La poesía de José Kozer podría servirnos como solución al silenciamiento del exiliado, en tanto su voz poética es una crítica de esa razón, la razón del exiliado, que es su propia razón. Los desafíos que propone su poesía operan en unos reversos que si bien pueden no ser fácilmente decodificables, son comunes a todos. En sus libros están los quiebres que impone el viaje sin retorno, la extrañeza del paisaje negado o del que hemos sido expulsados.

La lengua del exiliado es la de los vencidos, su ala está siempre tensa. La tensión en sus obras está en esos “brotes de sentido” que emanan de un fino oído, lenguaje de lo íntimo, de andar por casa, por una casa cotidiana. “Kozer es ante todo un poeta doméstico”, se dice de él en una antología coral, Medusario. ¿No es ese el reservorio del desterrado, el breve examen de una finitud, los pasos en la habitación cerrada, la búsqueda de un centro en el lenguaje ya que es en la periferia donde habita?

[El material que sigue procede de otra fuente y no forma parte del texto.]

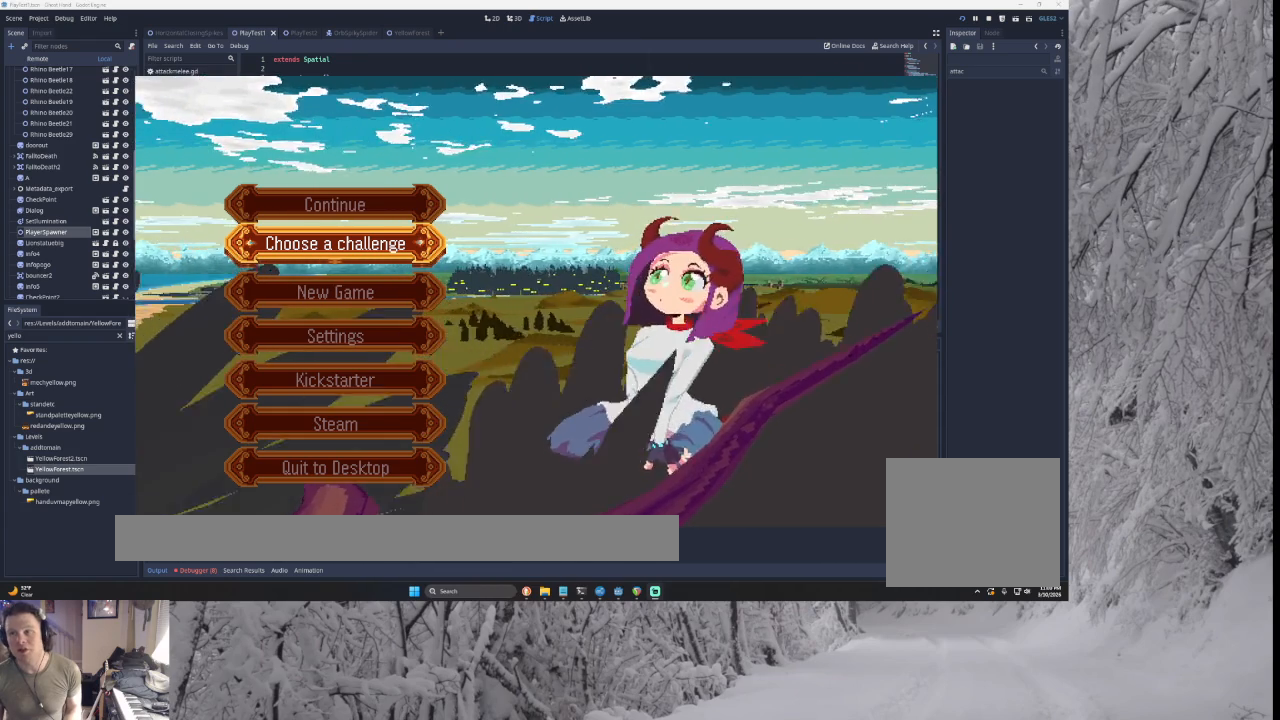
{"buttons": ["CROSS"], "left_stick": "center", "right_stick": "center", "events": []}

Abrir un libro suyo es un fluir de ideas. En Un asterisco Polonia hay un poema, “Gramática de papá”, que es un chisporroteo de orígenes y destinos: balbuceos verbales del yiddish al español, dialecto de gallegos, mercancías catalanas, bolcheviques historias, emigrantes. En Carece de causa, hay unas “chancletas de tres al cuarto”, menesterosas, deshechas; un “chiforrobe”, trabillas y jubones. “[Y]o soy el único que / asciendo en la helada / la escarpada montaña”, dice en Tombeau. El lenguaje es el primer síntoma de un fracaso, la verdadera cumbre a conquistar.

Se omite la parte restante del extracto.